Learning How to Play Again in Multi-Media Production

When it comes to apps, programs, and hardware, no one seems to play anymore.

Instead, we look up information on websites to learn exactly what we need to do in order to solve whatever question or problem we might have. WikiHow guides us with step-by-step instructions. YouTube hosts both professional and amateur tutorials on just about everything, from make-up how-tos to leveling up faster in a new video game. Lynda.com offers extensive videos on just about everything technology and business related.

But what about just trying something and seeing what happens? We seem to have lost this sense of play and the fun that comes with it.

Why? Multiple reasons. Work carries more weight, more responsibility. Family and other obligations consume free time. Recreation involves more passive activities such as watching Netflix (guilty!). Stress or depression make play appear overwhelming. Play seems frivolous, a waste of time. Play belongs to children, not to adults.

None of these are valid excuses for not making time to play.

In his book titled Play, Stuart Brown resists defining the term “because it is a thing of beauty best appreciated by experiencing it.” Eventually, though, he relents: “Remember the definition of play: an absorbing, apparently purposeless activity that provides enjoyment and a suspension of self-consciousness and sense of time.”

Play is done for the sake of it, though that doesn’t mean it offers no purpose. In Free Play: Improvisation in Life and Art, Stephen Nachmanovitch writes that play’s “purpose is to propagate the understanding, joy, responsibility, and peace that come from the full use of the human imagination.”

Too much creation and practice center on skills acquisition and improvement, which lead to career development and advancement. The skills become the means toward future rewards such as a promotion or a raise.

In others words: work, not play.

Consider: When was the last time you let your imagination just wander? Where did it go? And how long did you wait before you called it home?

Play also offers many benefits. Brown lists several throughout his book: It improves your overall mental health. It encourages you to put away your ego and its burdens and just be. It bolsters curiosity, opening you up to new experiences and ideas. It brings learning and knowledge. It fosters risk-taking, making a risk something to try as opposed to something to fear.
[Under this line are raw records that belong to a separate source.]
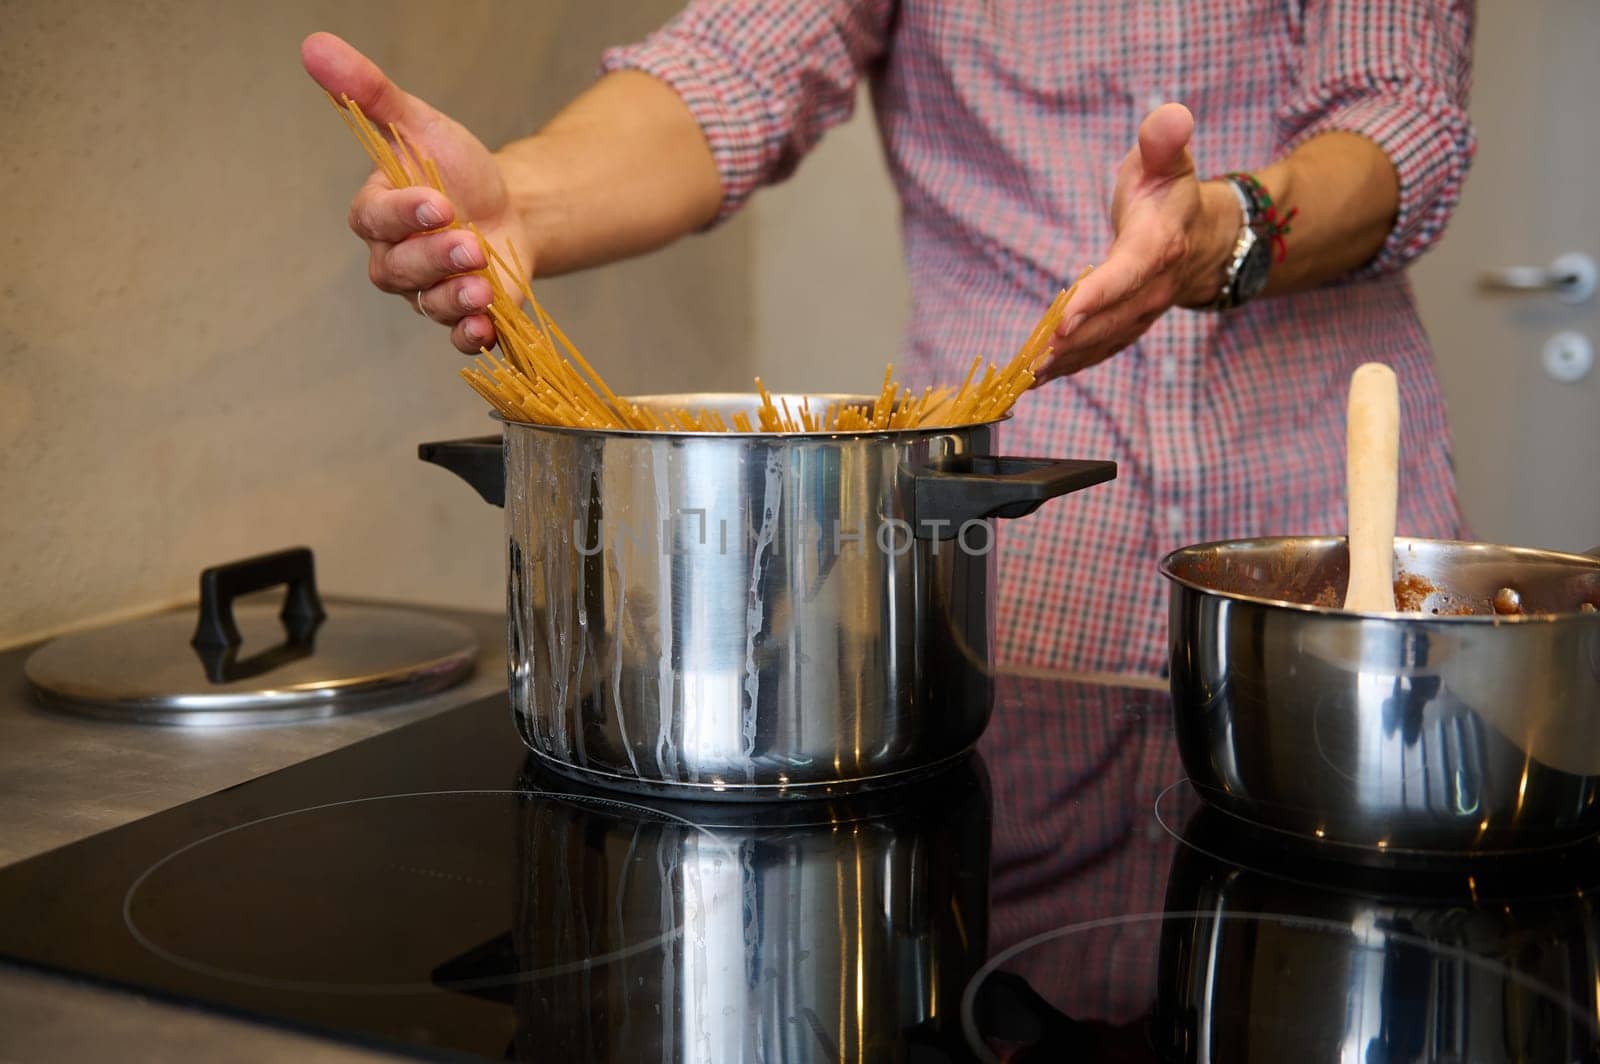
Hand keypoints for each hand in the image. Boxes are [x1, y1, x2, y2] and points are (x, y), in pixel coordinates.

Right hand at [301, 32, 527, 352]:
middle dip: (434, 257)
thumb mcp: (419, 123)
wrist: (512, 206)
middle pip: (397, 270)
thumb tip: (314, 45)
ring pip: (427, 303)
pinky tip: (485, 326)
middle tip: (470, 242)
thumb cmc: (457, 167)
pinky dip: (469, 336)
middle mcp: (395, 259)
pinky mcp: (463, 315)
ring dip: (455, 296)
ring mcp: (428, 291)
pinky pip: (455, 337)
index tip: (438, 202)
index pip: (372, 221)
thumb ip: (369, 92)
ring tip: (484, 281)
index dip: (402, 215)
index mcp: (378, 214)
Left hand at [1033, 104, 1236, 383]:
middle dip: (1071, 341)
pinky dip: (1068, 367)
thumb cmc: (1171, 190)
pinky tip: (1034, 380)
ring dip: (1065, 362)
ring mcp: (1144, 311)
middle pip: (1110, 319)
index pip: (1127, 274)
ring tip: (1024, 377)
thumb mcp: (1170, 158)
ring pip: (1103, 341)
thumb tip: (1170, 117)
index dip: (1096, 297)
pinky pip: (1100, 350)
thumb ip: (1165, 139)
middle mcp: (1154, 286)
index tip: (1063, 318)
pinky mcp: (1129, 325)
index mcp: (1159, 244)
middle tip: (1030, 359)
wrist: (1204, 235)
All of this reading and thinking about play brings me back to creating multi-media productions and teaching multi-media production. Over these last few months I have been exploring different apps and equipment toward deciding which ones to explore with my own projects and which ones to bring into the classroom. Arguably, all of these skills can be taught sequentially and systematically: turn on the camera, plug in the microphone, set up the tripod, hit the record button.
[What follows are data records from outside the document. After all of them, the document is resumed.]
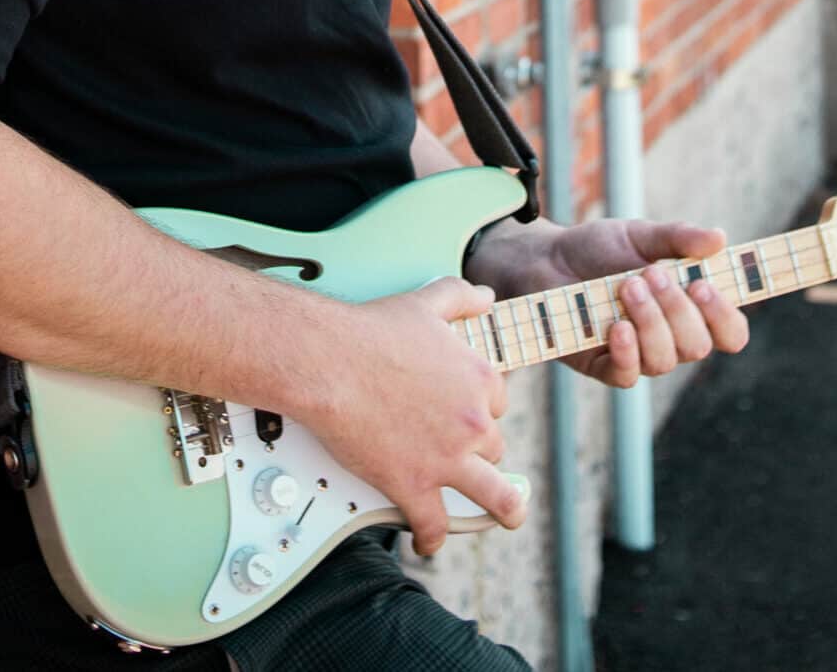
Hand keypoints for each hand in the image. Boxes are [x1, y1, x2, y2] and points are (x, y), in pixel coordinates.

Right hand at [306, 277, 527, 556]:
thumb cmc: (372, 330)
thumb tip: (488, 297)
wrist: (329, 361)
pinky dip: (432, 537)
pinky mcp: (414, 486)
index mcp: (479, 378)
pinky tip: (428, 540)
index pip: (496, 401)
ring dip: (506, 509)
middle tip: (463, 451)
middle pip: (494, 445)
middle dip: (481, 449)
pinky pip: (435, 525)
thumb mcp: (427, 302)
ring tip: (507, 515)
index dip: (480, 405)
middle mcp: (472, 422)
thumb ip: (463, 297)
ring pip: (496, 496)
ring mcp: (447, 459)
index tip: (464, 408)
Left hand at [464, 215, 748, 387]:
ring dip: (650, 321)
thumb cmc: (597, 249)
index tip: (705, 286)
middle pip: (698, 346)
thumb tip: (719, 237)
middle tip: (651, 274)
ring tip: (627, 286)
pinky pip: (627, 375)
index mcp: (687, 308)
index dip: (726, 317)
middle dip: (678, 309)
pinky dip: (627, 351)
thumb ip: (679, 238)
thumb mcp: (639, 235)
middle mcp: (669, 337)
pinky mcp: (604, 366)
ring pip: (665, 360)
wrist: (545, 258)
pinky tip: (617, 326)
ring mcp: (638, 355)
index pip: (729, 332)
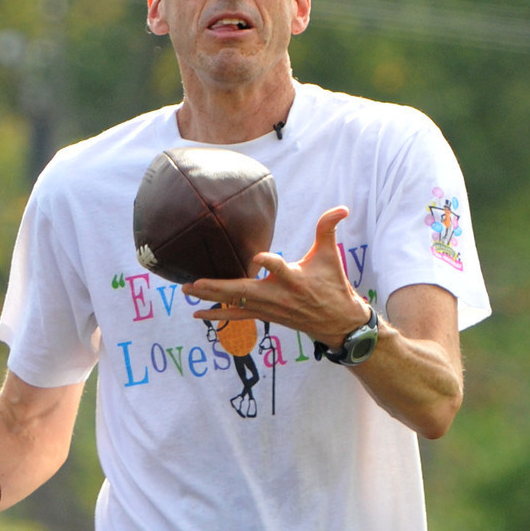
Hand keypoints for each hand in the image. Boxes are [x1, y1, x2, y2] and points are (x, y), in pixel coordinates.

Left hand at [189, 206, 368, 348]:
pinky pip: (237, 316)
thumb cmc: (333, 286)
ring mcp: (269, 308)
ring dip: (210, 298)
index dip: (270, 263)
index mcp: (295, 279)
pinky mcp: (265, 315)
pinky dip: (217, 316)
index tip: (258, 257)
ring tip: (188, 291)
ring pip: (235, 303)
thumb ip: (329, 229)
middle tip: (194, 282)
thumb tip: (342, 208)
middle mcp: (278, 296)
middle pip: (244, 291)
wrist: (337, 321)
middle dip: (217, 287)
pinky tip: (196, 314)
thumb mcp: (331, 256)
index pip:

But how would this approach prepare anyone for the utter chaos that might happen during multi-media production? What do you do when the camera breaks and it’s your last opportunity to interview one of your key participants, such as happened in The Thin Blue Line? What do you do when you’re making a documentary about film production that involves hauling a ship through a muddy jungle during the Amazonian rainy season while handling a visionary director and difficult actor, as Les Blank dealt with during The Burden of Dreams?

More practically, what do you do when the clip on the lavalier mic breaks and you need something to attach the mic to a shirt and fast? Or when the operating system of your intended platform updates just as you’re about to finish coding for the previous operating system?

And, really, with those step-by-step instructions, what fun would that be, for students or for me?

So with that in mind, I seek ways to foster play within the interactive documentary production class. Ultimately, I would like students to play with the apps and equipment toward learning how they work and exploring what they can do. The challenge will be creating the space for this kind of play, which seems at odds within the classroom setting and its requirements for evaluation and assessment.

I also have been learning how to engage in play for myself, which might help with the aforementioned challenge. It has been quite fun, I must say. I have played video games, from text-based to role-playing, to see how they work. I lost every single game (yes, I am that bad), but I have learned much in the process. Editing the same video through different programs such as iMovie and DaVinci Resolve shows different workflows and the discovery of new tools. Since the winter here prohibits outdoor filmmaking, I tied the 360 camera to a dining room light and let it record until the battery ran out and the SD card filled up. The footage offers nothing exciting, but it was fun to see the footage stitched together and then to see it exported into an actual 360 video you can scroll around.